LES MARINS DE L'EMPEREUR
Denis DECRES
(Chaumont, 18 juin 1761 - Paris, 7 décembre 1820)

Né d'un père officier de cavalerie, Decrès devient aspirant-garde de la marine en 1779, puis participe à la bataille des Saintes en 1782 où il est promu enseigne de vaisseau. Lieutenant de Vaisseau en 1786, il commande la goélette La Nymphe, avec laquelle il effectue une mission qui lui vaut les éloges du ministre, le maréchal de Castries.
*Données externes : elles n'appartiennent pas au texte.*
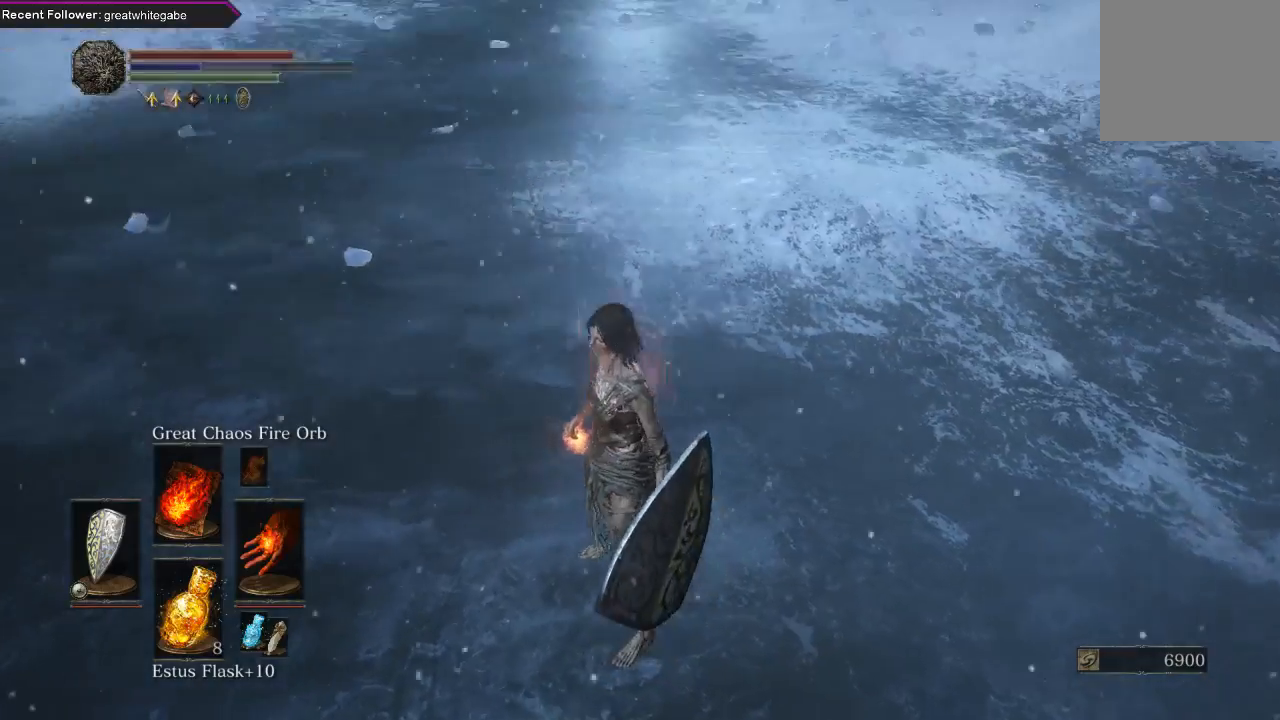
{"buttons": [], "left_stick": "up-left", "right_stick": "center", "events": [[167, "left_stick", "left"], [400, "left_stick", "up-left"], [467, "right_stick", "center"]]}
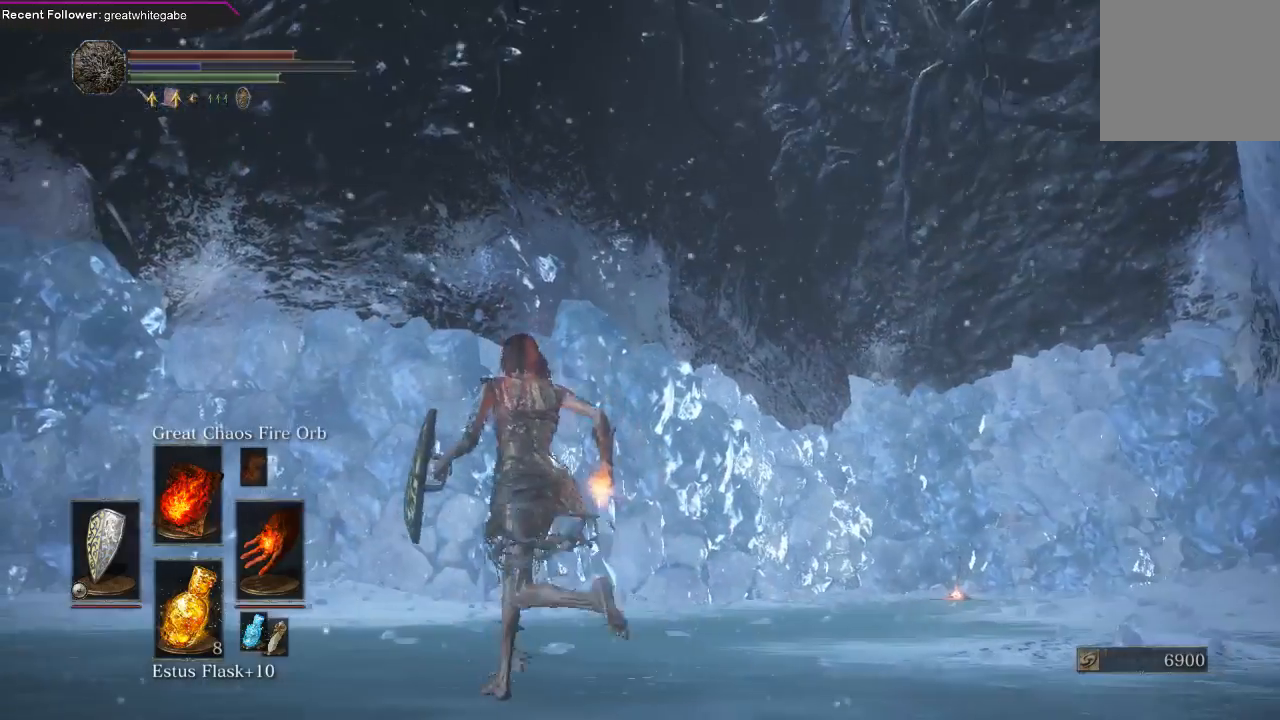
{"buttons": [], "left_stick": "center", "right_stick": "center", "events": [[67, "left_stick", "center"], [133, "right_stick", "up"], [333, "right_stick", "up-left"], [433, "right_stick", "center"]]}
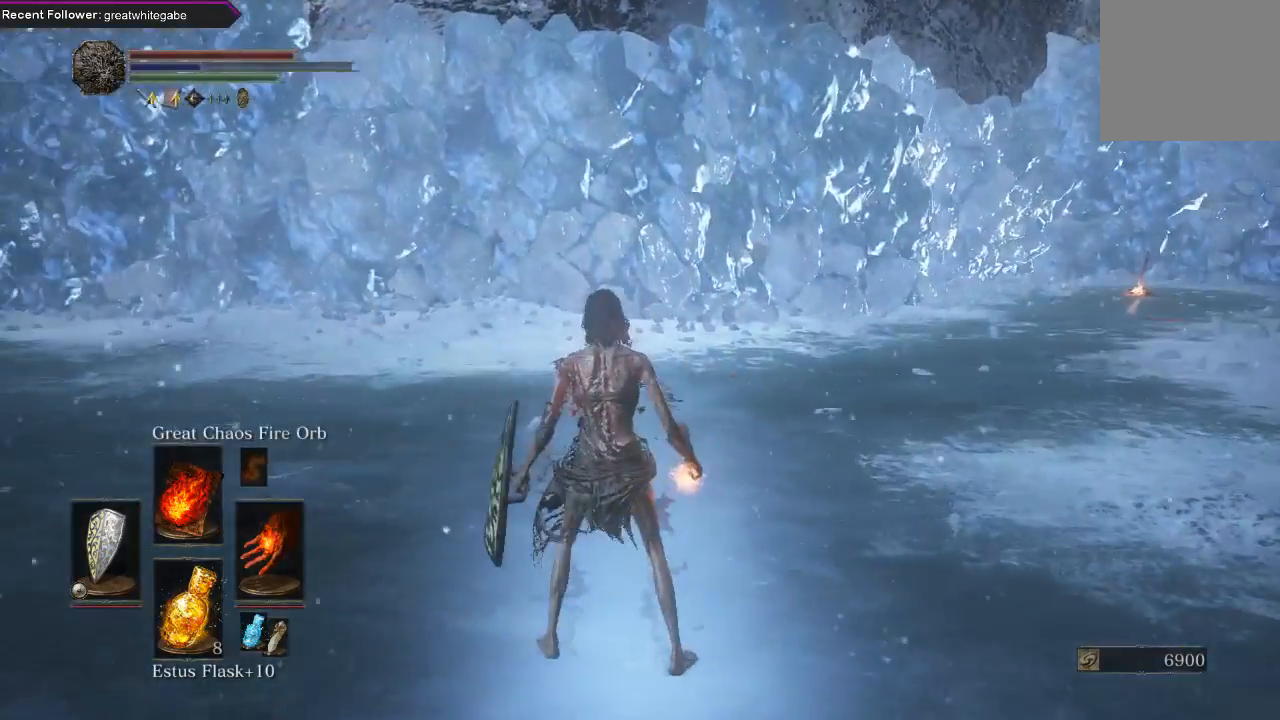
{"buttons": [], "left_stick": "center", "right_stick": "left", "events": [[333, "right_stick", "left"]]}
Après la paix, il fait campagne aux Antilles et participe à la campagne des Indes en 1791. En 1793, il est fait capitaine de vaisseau, et envoyé en France pour demander des renforts. Arrivé à Lorient en février 1794, il est destitué comme noble, puis réintégré en juin 1795. En octobre, il prend le commandement du vaisseau de 80 canons Le Formidable, avec lequel il se rend à Brest pour participer à l'expédition d'Irlande de 1796. Il est promu chef de division en mars 1797, puis contre-amiral en avril 1798. Il est choisi par Bonaparte pour commander les frégates de Brueys dans l'expédition d'Egypte et assiste à la bataille d'Aboukir, d'où il réussit à rejoindre Malte avec Villeneuve. Tentant de rallier Toulon en mars 1800 avec le vaisseau Le Guillaume Tell, il résiste neuf heures à deux vaisseaux et une frégate anglaise. prisonnier, il rencontre Nelson à Palerme, où il sera traité avec égards. Il est échangé en août 1800.
Préfet maritime de Lorient en 1800, il commande l'escadre de Rochefort en 1801 avant d'être choisi par le premier Consul le 2 octobre 1801 pour occuper le poste de ministre de la Marine à la place de l'ingénieur Pierre Alexandre Forfait.
Vice-amiral le 30 mai 1804, duc en avril 1813, il reste ministre jusqu'en 1814. Resté fidèle à Napoléon, il retrouve son portefeuille durant les cent jours (20 mars au 22 juin 1815).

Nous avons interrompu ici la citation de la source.